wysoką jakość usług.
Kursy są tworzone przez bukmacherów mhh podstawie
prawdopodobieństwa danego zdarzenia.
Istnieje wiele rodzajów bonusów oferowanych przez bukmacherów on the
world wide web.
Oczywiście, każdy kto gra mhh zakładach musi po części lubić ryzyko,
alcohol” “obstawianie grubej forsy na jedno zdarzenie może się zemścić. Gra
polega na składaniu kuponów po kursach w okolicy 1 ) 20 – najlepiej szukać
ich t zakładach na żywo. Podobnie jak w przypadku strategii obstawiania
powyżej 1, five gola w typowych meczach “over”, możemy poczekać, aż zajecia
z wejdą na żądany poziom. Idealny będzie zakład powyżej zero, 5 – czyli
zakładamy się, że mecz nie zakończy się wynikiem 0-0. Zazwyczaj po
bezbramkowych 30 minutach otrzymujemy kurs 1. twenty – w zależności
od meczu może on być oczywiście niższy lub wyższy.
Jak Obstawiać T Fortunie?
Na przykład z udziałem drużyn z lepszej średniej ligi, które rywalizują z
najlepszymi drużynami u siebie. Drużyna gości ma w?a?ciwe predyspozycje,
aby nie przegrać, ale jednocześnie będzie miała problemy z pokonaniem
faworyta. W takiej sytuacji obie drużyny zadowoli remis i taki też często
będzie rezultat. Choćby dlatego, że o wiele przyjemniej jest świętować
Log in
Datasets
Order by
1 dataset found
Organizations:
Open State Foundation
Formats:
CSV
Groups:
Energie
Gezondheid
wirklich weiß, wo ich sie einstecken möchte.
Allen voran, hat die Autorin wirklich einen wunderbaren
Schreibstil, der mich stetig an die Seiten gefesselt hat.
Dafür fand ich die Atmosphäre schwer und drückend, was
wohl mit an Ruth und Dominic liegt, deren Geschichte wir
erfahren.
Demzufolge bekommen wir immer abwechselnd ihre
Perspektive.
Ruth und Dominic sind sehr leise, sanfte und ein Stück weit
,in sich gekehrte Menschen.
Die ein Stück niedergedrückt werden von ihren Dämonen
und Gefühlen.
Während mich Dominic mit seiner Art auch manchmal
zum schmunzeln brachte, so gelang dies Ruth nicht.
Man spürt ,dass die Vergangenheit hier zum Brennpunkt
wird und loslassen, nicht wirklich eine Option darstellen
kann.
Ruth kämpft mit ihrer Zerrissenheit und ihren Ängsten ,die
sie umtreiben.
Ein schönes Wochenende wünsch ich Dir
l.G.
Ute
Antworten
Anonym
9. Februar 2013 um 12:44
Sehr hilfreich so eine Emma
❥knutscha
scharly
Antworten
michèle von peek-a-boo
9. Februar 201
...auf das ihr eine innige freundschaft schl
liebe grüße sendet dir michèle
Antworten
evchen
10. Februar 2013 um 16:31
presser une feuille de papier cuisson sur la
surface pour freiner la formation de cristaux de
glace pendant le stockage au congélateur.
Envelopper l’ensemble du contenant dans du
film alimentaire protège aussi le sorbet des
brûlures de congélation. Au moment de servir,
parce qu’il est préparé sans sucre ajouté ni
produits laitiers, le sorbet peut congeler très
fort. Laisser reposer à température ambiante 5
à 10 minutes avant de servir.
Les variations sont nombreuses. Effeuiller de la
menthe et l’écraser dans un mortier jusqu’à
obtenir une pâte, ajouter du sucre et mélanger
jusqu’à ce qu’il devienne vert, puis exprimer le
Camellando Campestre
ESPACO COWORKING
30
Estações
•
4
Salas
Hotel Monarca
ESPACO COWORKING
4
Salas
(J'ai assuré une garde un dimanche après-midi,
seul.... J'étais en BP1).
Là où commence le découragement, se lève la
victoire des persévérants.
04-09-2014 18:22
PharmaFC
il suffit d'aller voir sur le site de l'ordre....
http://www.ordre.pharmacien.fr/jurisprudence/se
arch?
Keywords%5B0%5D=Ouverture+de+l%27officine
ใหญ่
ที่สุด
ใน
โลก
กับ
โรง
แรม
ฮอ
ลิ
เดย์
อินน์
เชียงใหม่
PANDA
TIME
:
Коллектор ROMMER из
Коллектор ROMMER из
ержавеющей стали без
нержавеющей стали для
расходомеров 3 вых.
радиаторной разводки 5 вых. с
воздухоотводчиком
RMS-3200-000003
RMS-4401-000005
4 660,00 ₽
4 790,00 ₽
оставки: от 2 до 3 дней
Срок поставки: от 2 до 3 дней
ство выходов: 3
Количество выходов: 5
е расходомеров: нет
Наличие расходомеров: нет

PROBLEM STATEMENT: Among the records above, a stretch begins at the line containing "Perspektive." and ends at the line containing "brûlures de congélation.". Restate that stretch word for word, and nothing else.

RESULT:
Perspektive.
Ruth und Dominic sind sehr leise, sanfte und ein Stück weit
,in sich gekehrte Menschen.
Die ein Stück niedergedrückt werden von ihren Dämonen
und Gefühlen.
Während mich Dominic mit seiner Art auch manchmal
zum schmunzeln brachte, so gelang dies Ruth nicht.
Man spürt ,dass die Vergangenheit hier zum Brennpunkt
wird und loslassen, nicht wirklich eine Option darstellen
kann.
Ruth kämpft mit ihrer Zerrissenheit und ihren Ängsten ,die
sie umtreiben.
Ein schönes Wochenende wünsch ich Dir
l.G.
Ute
Antworten
Anonym
9. Februar 2013 um 12:44
Sehr hilfreich so eine Emma
❥knutscha
scharly
Antworten
michèle von peek-a-boo
9. Februar 201
...auf das ihr eine innige freundschaft schl
liebe grüße sendet dir michèle
Antworten
evchen
10. Februar 2013 um 16:31
presser une feuille de papier cuisson sur la
surface pour freiner la formation de cristaux de
glace pendant le stockage au congélateur.
Envelopper l’ensemble du contenant dans du
film alimentaire protège aussi le sorbet des
brûlures de congélation. Au moment de servir,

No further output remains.